This looks like a problem where interpolation could be a useful tool. I'll illustrate some different properties of the partition you can capture, starting with the simplest case.
Suppose the whole interval in question is $[a,b]$, which is divided at some point $c$ in the interval. We partition the subinterval $[a,c]$ into $m$ equal parts, and the subinterval $[c,b]$ into $n$ equal parts.

We want to "smooth" the interval out in some way. Well, we could start by only caring about the total number of subintervals, $m+n$. Then we just divide the interval $[a,b]$ into $m+n$ equal parts. But that's not very satisfying.
Instead, let's take into account the sizes of the original partitions. At the very least we can keep the first and the last partitions the same size as they were when we rescale. Now, wouldn't it be nice if we could just make a function that would give us the endpoints of the $n^{\text{th}}$ partition when we plug in $n$? What properties would we want this function to have? Well, we would need it to start at $a$, so $f(0) = a$. And, as we said, we want it to fix the length of the first partition, so we want $f(1) = a + (c-a)/m$, which is the length of the first partition. We also want it to fix the length of the last partition, so we need to fix its endpoints at $b - (b-c)/n$ and $b$. To recap, we want
$f(0) = a,$
$f(1) = a + (c-a)/m,$
$f(m+n-1) = b - (b-c)/n,$
$f(m+n) = b.$
We want the rest of the partitions to just smooth themselves out between these two, so we'll draw a simple smooth curve through these data points and be done with it.
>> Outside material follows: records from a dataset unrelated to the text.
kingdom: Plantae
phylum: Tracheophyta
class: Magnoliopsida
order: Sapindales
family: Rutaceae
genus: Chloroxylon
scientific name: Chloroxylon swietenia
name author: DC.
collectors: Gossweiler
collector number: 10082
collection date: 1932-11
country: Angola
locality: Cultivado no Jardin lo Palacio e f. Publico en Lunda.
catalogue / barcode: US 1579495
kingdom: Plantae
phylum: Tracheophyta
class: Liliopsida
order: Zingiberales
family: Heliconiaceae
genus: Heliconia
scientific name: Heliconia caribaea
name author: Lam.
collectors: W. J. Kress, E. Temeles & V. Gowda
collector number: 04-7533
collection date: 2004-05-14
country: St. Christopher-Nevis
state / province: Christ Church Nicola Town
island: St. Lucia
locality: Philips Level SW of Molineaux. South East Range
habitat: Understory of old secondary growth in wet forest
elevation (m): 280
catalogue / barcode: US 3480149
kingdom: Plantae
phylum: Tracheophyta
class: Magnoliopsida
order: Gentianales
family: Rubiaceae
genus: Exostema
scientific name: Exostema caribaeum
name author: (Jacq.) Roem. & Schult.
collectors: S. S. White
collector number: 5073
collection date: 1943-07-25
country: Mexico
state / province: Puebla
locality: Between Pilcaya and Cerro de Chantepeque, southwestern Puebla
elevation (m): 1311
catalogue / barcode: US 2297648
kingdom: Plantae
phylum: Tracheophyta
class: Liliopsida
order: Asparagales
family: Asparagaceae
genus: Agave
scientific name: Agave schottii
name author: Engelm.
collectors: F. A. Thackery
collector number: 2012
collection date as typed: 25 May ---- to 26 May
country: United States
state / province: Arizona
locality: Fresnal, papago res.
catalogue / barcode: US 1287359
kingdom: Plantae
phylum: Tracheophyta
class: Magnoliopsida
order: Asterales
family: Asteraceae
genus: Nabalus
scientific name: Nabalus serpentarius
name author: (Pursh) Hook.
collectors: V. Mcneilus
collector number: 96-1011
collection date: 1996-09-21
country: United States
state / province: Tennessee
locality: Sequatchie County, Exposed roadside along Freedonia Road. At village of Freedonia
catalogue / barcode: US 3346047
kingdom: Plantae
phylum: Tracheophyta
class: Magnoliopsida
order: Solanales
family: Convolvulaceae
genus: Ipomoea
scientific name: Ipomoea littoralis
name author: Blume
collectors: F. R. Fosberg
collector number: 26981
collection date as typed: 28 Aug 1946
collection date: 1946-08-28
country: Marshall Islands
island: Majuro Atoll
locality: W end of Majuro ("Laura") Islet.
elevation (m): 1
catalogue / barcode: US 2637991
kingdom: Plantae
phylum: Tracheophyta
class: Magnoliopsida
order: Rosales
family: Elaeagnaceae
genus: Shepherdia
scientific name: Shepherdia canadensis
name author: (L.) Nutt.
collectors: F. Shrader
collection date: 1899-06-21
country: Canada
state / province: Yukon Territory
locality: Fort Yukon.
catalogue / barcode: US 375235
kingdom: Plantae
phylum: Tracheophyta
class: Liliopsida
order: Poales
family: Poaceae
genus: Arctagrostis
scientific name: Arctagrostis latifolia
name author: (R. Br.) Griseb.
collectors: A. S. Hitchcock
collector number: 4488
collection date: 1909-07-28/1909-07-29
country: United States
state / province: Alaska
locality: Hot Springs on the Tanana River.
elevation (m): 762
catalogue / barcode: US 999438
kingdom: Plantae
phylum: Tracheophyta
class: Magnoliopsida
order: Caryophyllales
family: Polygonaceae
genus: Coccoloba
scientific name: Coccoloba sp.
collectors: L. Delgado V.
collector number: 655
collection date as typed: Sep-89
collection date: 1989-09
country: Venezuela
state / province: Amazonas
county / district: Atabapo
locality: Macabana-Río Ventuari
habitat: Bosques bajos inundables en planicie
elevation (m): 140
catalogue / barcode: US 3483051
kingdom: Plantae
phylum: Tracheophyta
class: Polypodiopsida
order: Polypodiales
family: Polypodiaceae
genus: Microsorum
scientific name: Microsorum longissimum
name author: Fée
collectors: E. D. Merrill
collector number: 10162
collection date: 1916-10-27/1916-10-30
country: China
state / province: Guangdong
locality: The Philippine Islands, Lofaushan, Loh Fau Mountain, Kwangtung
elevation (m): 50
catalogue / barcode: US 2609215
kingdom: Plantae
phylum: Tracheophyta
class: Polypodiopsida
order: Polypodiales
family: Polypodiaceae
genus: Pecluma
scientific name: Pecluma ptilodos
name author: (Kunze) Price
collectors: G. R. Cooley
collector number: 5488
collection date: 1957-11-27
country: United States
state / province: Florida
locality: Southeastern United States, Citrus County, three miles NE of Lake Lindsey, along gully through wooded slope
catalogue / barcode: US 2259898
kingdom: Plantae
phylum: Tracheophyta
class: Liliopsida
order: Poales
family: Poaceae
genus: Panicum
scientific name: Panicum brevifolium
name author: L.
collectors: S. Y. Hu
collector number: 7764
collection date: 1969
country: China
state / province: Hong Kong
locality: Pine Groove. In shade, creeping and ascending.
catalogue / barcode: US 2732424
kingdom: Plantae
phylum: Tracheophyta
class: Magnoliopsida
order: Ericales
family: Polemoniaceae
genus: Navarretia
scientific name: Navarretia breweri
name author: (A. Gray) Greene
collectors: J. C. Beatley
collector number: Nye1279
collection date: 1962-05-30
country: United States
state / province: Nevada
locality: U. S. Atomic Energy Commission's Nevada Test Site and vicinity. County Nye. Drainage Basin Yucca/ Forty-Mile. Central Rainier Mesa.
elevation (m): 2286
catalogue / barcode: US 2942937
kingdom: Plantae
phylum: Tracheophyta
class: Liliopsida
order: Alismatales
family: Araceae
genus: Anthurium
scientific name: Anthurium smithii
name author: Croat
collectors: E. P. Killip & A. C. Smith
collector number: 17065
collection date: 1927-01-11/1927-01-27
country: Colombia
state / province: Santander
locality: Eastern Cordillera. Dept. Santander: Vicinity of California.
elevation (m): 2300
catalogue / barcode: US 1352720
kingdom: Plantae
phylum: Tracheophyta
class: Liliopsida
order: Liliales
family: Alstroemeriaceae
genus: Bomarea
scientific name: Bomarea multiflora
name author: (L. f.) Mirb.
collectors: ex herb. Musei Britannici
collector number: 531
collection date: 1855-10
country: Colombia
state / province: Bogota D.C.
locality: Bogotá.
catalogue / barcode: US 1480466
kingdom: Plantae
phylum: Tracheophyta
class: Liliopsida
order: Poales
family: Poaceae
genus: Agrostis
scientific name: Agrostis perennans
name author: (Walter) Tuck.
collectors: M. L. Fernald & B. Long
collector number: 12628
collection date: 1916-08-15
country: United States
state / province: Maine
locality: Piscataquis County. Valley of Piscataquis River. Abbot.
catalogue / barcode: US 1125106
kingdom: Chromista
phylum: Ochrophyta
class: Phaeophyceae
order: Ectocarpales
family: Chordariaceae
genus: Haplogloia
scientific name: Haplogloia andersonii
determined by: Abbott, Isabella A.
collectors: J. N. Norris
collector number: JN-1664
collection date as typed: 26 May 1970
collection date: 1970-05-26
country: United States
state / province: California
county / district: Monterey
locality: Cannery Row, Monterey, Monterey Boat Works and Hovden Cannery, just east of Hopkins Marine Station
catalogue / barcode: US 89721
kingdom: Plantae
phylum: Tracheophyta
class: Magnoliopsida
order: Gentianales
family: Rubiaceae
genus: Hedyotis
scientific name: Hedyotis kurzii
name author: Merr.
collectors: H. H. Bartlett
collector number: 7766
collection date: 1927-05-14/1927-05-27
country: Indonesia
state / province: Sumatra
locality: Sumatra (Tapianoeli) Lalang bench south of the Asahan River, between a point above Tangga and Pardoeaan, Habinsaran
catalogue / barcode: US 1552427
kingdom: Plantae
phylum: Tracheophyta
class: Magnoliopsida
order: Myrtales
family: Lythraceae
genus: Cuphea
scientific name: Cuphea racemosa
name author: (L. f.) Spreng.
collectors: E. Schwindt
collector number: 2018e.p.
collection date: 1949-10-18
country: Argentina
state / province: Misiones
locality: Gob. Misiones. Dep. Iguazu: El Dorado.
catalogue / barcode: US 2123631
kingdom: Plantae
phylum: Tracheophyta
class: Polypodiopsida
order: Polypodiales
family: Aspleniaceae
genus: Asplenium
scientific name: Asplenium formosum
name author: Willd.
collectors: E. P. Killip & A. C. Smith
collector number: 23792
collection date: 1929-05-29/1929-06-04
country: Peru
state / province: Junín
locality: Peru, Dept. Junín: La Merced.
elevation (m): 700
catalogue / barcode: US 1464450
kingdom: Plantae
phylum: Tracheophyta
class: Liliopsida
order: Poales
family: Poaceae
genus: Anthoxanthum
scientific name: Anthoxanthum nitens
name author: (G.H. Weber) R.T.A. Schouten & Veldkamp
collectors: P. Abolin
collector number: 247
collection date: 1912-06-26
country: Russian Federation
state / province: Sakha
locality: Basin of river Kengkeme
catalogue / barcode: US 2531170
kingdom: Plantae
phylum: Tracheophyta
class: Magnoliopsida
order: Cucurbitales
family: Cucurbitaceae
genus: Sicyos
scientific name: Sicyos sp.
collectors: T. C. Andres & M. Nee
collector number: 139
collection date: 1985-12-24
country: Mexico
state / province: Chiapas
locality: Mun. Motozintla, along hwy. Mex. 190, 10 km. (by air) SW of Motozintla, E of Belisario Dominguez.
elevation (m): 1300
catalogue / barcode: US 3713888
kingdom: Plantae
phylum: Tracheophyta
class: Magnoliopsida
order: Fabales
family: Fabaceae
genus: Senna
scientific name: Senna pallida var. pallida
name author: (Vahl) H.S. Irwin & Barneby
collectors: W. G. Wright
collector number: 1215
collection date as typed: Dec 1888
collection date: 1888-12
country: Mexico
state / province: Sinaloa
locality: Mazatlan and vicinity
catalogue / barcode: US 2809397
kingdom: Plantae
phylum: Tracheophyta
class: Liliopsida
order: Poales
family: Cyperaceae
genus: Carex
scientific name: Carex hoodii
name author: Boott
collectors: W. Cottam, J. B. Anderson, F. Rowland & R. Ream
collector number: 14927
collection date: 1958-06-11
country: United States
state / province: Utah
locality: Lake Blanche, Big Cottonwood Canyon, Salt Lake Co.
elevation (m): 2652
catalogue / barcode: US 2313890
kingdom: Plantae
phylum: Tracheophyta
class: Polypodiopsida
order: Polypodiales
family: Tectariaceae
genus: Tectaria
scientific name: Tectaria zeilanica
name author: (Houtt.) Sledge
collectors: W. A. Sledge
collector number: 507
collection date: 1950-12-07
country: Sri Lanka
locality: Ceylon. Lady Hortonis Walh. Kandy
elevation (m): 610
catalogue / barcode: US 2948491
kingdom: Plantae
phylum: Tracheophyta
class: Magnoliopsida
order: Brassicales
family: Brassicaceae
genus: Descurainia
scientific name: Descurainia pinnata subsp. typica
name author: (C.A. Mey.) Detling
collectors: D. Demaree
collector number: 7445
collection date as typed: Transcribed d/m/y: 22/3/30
To do this, we'll find the interpolating polynomial (the Lagrange interpolating polynomial has a particularly straightforward form) for these points. It's easy in Mathematica:
InterpolatingPolynomial[{{0,a},{1,a+(c-a)/m},{n+m-1,b-(b-c)/n},{n+m,b}},x]
This returns
$f(x) = a+x \left(\frac{b-a}{m+n}-\frac{[b m+a n-c (m+n)] [(n-1) (m+n)+(m-n) x] (m+n-x)}{m n (m+n) (m+n-1) (m+n-2)}\right).$
The results are generally OK. Let's take $a=0$ and $b=100$ as in your example. Now, $c=80$, $m=2$, and $n=10$ is a little extreme, and this polynomial doesn't behave well in that case. Here are some other examples, where the red dots are the original partitioning and the blue dots are the rescaled partitioning.
$c=80$, $m=2$, $n=6$:

$c=50$, $m=2$, $n=9$:

$c=20$, $m=6$, $n=6$:

Generally the results are best the closer the original distribution is to completely uniform.
Now, we may also wish to keep the same number of partitions on either side of $c$. That is, if the original partitioning has $m$ partitions to the left of $c$ and $n$ to the right, we want the rescaled partitioning to do the same. So, on top of conditions (1)-(4) we had earlier, we also want $f(m) = c$, so that the $m^{\text{th}}$ partition ends at $c$. Let's also require that the $m^{\text{th}}$ partition has a length which is the average of the lengths of the first and the last partitions. That is, we want $f(m-1) = c - (n (c - a) + m (b - c))/(2 m n)$. In Mathematica:
InterpolatingPolynomial[{{0,a},{1,a+(c-a)/m},{n+m-1,b-(b-c)/n},{n+m,b},{m,c},{m-1,c-(n (c-a)+m (b-c))/(2 m n)}},x]
The polynomial it gives is pretty ugly, so I'll leave it out. Here are some examples:
$c=80$, $m=4$, $n=5$:

$c=50$, $m=14$, $n=5$:

$c=30$, $m=6$, $n=6$:

The results are a little weird sometmes but they retain more of the structure of the original partitioning than the earlier example. So I guess it depends on what you need.